Speaking of ending, here's the last of Eclipse Day at Cedar Point. After this would just be an enormously traffic-jammed ride home.
Parting look at the eclipse backdrop, the E-Calypso ride, Giant Wheel, and GateKeeper. And those gorgeous skies.
And there's the Atomic Scrambler, one of Cedar Point's oldest rides, although it doesn't quite date back to the 50s its two-year-old theming wants you to imagine.
Last look at Wild Mouse, with the eclipse-glass-wearing mice. Come Halloweekends they'd be wearing Phantom of the Opera masks.
Looks like someone's doing commentary for the news from atop the Grand Pavilion.
Peeking out at the park from behind an eclipse sign because I like taking photographs from the wrong side.

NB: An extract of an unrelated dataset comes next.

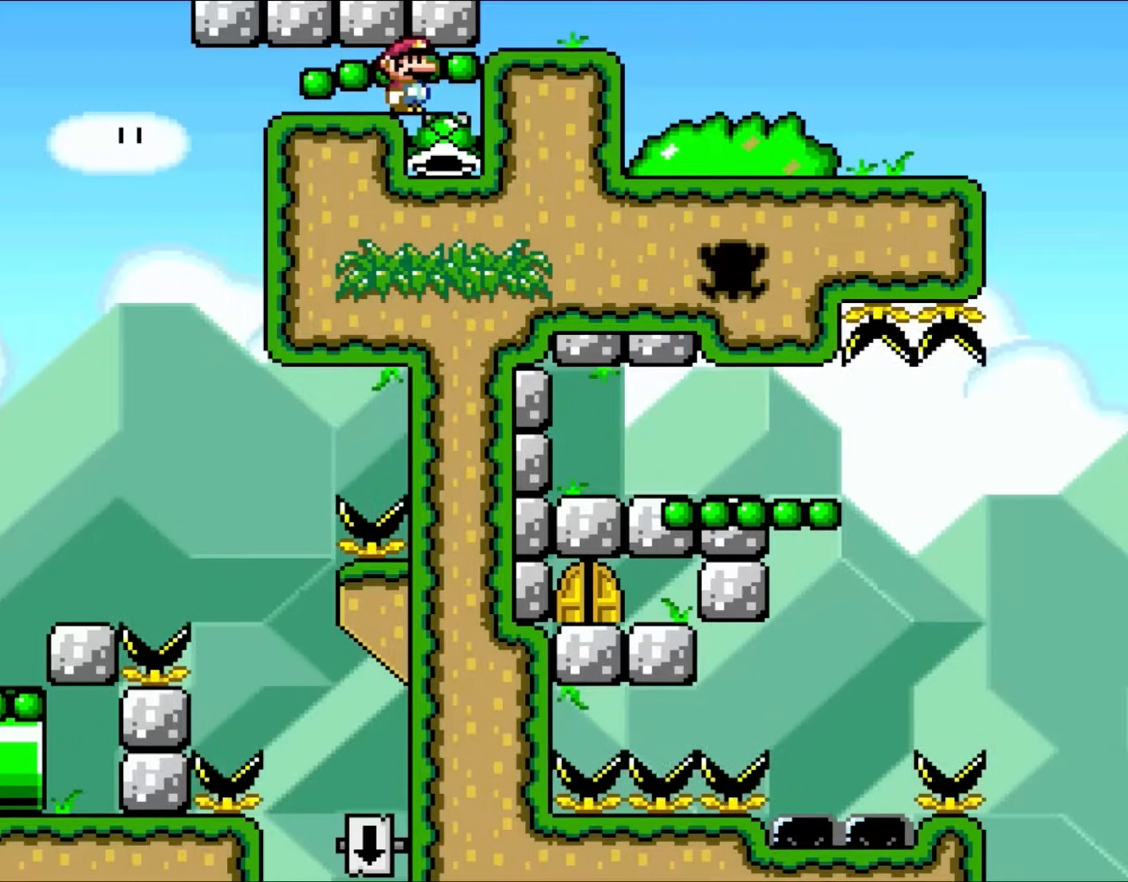
{"buttons": ["Y"], "events": [[183, "Y", "down"], [217, "DPAD_RIGHT", "down"], [250, "DPAD_RIGHT", "up"]]}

Packing up one of the eclipse midway games. Guess the day really is over.
Walking out, taking a look where they'd fenced off the end of the park, with ValRavn just behind and not-quite-silhouetted.
Walking through the Kiddy Kingdom, with a view of the Carousel as its center.
Last look at the Kiddy Kingdom Carousel for the day. The light's just gorgeous on it.
Proof we were there:
bunny_hugger in front of the Midway Carousel.
Oh, wow, Ocean Motion with the pool around it drained. I assume the puddles are from rain the night before as it wouldn't make sense if they had only drained the pool a couple days before this spring event.
bunny_hugger takes a farewell shot of the sesquicentennial sign in its Total Eclipse livery.
Trivia: The 1949 conference establishing the Council of Europe (distinct and not formally linked to the European Union) closed with laying a wreath at a statue of Johann Wolfgang von Goethe at Strasbourg University, honoring him as symbolic patron of Western Europe's reborn Christian celebration (and part of the celebration of the bicentennial of his birth). Source: Ruin and Renewal: Civilizing Europe After World War II, Paul Betts.